Please excuse the wall of text, I can get carried away when talking about network stuff, it’s kinda my thing.
Option 1: DDNS + OpenVPN; more secure, easy to manage
Option 2: Port Forwarding; less secure, harder to lock down
Reverse Proxy + CloudFlare WAF; much more advanced, not free, but more flexible
Remote access software (TeamViewer, LogMeIn); free, dead-simple to setup, secure, no port forwarding needed
Like @ThePolishedTurd suggested, set up a client-server VPN. I too have a TP-Link router. It couldn’t be simpler to set up and if set up properly, very secure.
First, to avoid the issue of having a dynamic IP address, you can set up DDNS on a TP-Link router as well. Log into your router on a web browser and go to Advanced → Network → Dynamic DNS. You can use NO-IP or DynDNS if you already have an account, but I find that the TP-Link service works just fine. You’ll have to create a TP-Link account or log in if you already have one. Click (+) Register to register a new DDNS address of your choice. Then click on bind and your router will update the DNS record whenever your IP address changes.

Brief A:
Answer these questions about the network setup post:
(i) Which option does it call "free, dead-simple to setup, secure, no port forwarding needed"?
(ii) Which menu path in the router's web interface leads to the Dynamic DNS settings?
(iii) After you register a new DDNS address, what do you click so the router updates the DNS record when the IP address changes?
Brief B:
From the network setup post, quote the passage from "Option 1: DDNS" up to and including "properly, very secure.".
The entries after this point are not needed for anything here.

Data to examine:
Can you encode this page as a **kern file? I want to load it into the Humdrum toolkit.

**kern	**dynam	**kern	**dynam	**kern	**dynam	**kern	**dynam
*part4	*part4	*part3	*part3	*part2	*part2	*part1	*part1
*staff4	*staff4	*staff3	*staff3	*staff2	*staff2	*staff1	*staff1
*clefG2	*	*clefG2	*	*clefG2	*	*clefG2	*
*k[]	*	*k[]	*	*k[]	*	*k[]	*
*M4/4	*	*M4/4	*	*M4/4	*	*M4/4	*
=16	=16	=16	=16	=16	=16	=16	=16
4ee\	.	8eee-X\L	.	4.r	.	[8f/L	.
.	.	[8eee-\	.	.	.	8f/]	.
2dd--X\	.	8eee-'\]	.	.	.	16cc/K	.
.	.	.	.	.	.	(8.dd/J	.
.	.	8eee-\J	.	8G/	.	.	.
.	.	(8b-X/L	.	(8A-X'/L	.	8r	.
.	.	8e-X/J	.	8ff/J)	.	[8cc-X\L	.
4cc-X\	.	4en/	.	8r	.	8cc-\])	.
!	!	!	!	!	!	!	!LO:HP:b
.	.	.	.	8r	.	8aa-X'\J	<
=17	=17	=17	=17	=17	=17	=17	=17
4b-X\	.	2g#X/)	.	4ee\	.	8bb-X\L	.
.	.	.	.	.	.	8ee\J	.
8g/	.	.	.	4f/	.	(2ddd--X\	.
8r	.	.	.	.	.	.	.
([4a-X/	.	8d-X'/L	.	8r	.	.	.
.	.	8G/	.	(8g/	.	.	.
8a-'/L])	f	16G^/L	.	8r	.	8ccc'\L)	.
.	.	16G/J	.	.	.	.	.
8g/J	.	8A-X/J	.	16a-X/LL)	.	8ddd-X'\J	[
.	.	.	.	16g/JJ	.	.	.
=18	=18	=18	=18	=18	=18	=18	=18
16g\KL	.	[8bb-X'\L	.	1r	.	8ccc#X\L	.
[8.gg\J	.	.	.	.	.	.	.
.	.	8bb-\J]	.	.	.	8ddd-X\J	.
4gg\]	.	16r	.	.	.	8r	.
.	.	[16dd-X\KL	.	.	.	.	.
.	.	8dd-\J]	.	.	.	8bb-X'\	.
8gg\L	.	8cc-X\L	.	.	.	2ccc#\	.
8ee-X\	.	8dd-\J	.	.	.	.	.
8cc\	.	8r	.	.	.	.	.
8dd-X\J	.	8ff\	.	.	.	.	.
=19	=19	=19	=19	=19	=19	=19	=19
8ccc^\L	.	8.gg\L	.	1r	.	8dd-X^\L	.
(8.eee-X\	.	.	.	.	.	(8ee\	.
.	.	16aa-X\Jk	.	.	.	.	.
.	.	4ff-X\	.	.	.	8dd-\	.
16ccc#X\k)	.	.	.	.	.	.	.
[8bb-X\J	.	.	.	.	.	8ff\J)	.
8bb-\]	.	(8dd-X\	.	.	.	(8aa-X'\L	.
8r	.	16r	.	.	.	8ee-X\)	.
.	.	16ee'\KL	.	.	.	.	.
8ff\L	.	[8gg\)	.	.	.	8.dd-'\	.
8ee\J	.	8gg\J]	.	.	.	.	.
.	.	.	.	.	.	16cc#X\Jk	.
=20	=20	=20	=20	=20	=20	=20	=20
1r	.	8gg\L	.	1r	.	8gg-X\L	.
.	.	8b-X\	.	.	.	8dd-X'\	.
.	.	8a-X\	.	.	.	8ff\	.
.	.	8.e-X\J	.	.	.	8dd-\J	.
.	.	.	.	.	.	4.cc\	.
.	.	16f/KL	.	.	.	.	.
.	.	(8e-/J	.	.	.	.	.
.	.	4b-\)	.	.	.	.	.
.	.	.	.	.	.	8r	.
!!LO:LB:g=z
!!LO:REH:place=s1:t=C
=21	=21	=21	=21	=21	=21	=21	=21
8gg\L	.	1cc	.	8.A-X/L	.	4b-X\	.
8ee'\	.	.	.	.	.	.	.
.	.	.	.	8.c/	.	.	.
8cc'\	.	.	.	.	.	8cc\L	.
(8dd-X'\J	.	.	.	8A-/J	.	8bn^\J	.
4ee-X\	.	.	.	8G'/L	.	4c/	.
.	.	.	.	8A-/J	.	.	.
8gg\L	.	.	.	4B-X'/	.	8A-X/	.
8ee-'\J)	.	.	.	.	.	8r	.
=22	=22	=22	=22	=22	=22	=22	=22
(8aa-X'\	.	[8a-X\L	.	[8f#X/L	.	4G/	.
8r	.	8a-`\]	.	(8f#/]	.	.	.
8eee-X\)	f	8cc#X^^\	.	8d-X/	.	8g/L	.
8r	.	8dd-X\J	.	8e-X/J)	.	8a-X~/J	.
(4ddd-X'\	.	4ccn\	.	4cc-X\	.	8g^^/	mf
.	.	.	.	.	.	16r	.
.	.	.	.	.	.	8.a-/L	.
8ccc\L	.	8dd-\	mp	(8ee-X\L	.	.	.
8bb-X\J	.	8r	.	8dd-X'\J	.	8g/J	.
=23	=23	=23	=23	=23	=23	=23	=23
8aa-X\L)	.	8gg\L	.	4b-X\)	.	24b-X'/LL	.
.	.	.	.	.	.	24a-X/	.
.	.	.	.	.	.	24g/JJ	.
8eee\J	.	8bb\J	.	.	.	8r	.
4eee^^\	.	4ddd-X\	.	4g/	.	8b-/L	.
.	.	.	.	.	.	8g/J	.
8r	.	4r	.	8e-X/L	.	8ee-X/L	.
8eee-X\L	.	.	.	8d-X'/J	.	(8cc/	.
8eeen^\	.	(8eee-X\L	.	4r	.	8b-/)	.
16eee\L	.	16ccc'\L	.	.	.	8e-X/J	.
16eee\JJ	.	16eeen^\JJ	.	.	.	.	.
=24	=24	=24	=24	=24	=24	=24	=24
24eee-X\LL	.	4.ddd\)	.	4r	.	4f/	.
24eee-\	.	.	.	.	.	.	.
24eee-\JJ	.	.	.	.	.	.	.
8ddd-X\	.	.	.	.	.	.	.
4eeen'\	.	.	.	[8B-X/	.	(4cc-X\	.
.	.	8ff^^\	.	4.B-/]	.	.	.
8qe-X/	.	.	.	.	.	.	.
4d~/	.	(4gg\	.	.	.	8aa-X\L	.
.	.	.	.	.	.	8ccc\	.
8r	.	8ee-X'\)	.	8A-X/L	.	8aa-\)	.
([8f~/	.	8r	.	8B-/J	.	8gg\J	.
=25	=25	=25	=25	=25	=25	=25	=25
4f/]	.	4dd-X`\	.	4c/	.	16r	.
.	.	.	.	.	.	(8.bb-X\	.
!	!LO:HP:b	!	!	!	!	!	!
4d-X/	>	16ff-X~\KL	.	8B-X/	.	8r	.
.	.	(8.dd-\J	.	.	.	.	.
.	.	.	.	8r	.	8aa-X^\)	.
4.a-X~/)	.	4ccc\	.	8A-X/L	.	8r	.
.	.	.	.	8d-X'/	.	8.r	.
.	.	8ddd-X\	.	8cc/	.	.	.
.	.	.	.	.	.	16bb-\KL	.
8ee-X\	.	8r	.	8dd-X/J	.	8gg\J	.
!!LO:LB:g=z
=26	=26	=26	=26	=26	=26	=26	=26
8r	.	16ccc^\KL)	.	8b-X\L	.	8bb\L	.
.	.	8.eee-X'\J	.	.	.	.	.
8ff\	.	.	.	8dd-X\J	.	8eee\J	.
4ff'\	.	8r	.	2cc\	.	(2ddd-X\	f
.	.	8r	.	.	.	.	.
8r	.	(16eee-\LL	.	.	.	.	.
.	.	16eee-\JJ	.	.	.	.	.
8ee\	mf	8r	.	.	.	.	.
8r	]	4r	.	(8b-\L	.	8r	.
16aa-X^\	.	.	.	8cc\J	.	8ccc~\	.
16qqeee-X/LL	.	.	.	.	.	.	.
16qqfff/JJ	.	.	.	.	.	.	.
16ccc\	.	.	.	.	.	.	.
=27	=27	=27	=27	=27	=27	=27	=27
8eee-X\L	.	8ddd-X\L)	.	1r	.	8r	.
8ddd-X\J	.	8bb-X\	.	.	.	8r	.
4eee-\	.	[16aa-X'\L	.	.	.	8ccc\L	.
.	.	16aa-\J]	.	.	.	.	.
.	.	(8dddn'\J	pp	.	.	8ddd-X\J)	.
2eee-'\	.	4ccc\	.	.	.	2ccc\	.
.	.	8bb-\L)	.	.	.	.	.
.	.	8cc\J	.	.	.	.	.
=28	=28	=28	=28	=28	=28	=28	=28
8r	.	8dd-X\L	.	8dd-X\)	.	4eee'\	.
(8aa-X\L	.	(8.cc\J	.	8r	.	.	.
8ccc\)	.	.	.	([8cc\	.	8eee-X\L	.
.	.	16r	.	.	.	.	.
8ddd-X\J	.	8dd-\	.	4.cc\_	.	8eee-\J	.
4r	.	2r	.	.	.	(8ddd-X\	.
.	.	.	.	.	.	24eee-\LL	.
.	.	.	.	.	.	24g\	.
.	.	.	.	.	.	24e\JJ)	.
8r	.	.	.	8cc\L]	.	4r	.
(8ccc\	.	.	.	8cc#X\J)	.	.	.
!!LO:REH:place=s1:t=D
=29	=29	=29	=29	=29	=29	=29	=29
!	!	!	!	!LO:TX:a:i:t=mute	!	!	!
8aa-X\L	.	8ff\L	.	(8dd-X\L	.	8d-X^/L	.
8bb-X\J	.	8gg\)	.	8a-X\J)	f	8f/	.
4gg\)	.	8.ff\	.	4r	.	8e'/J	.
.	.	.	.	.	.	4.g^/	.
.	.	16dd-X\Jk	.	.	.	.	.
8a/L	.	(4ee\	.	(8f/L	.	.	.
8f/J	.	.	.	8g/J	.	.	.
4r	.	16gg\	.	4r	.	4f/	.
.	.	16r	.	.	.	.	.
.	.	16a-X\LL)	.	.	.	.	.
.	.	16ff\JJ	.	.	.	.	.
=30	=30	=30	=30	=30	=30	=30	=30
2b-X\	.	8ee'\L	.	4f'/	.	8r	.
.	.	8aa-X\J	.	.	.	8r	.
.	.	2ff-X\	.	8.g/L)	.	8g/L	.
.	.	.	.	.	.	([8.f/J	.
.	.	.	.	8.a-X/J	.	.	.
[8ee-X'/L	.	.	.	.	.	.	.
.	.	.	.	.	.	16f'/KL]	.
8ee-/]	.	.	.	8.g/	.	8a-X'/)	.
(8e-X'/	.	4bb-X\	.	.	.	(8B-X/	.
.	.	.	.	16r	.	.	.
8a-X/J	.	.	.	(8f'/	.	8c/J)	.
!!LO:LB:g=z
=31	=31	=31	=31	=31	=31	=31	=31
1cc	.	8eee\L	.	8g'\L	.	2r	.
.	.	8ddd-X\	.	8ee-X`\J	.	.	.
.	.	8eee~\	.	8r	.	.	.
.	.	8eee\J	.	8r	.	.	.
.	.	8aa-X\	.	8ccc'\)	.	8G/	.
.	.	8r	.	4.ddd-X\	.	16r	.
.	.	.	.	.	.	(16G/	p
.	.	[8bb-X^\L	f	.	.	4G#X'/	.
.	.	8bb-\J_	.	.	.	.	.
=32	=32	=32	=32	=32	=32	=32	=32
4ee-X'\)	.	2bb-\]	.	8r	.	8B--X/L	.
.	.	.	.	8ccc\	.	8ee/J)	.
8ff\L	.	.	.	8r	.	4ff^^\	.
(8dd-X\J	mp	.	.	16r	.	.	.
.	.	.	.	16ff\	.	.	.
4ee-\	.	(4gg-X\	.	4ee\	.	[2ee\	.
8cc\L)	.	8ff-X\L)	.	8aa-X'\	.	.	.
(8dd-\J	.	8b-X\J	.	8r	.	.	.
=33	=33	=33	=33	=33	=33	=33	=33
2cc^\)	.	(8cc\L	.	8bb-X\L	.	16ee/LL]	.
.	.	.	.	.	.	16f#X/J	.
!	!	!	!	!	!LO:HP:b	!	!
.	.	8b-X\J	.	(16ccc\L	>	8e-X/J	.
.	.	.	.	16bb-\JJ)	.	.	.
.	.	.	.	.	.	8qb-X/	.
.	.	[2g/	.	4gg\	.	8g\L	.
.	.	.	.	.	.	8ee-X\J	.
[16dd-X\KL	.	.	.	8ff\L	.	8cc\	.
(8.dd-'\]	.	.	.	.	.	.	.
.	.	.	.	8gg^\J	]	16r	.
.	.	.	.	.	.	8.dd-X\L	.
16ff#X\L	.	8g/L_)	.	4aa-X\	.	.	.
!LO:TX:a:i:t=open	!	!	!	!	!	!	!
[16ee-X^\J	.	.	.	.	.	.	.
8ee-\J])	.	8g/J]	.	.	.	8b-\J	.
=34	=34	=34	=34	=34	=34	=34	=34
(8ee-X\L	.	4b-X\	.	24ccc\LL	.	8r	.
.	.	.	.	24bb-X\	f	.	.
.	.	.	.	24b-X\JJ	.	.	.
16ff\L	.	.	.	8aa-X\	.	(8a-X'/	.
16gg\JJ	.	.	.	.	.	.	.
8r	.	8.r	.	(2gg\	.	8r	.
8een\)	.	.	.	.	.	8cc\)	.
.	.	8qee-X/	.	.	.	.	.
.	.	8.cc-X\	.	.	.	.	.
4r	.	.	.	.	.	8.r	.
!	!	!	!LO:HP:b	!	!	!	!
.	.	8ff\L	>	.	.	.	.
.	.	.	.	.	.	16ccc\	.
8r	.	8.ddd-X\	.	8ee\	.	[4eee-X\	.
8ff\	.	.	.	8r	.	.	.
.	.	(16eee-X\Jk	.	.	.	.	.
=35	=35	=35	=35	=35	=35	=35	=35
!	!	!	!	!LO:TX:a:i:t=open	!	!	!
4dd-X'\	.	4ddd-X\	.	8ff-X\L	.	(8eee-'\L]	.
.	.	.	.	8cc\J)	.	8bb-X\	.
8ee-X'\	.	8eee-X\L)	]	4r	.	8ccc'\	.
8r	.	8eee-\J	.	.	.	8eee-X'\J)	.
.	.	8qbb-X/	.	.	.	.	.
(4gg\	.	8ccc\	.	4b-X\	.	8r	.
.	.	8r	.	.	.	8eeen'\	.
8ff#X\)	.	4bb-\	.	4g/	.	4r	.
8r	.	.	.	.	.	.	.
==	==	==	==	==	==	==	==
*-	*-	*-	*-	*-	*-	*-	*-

Answer section A:
(i) Remote access software (TeamViewer, LogMeIn)
(ii) Advanced → Network → Dynamic DNS
(iii) Bind

Answer section B:
Option 1: DDNS + OpenVPN; more secure, easy to manage
Option 2: Port Forwarding; less secure, harder to lock down
Reverse Proxy + CloudFlare WAF; much more advanced, not free, but more flexible
Remote access software (TeamViewer, LogMeIn); free, dead-simple to setup, secure, no port forwarding needed
Like @ThePolishedTurd suggested, set up a client-server VPN. I too have a TP-Link router. It couldn’t be simpler to set up and if set up properly, very secure.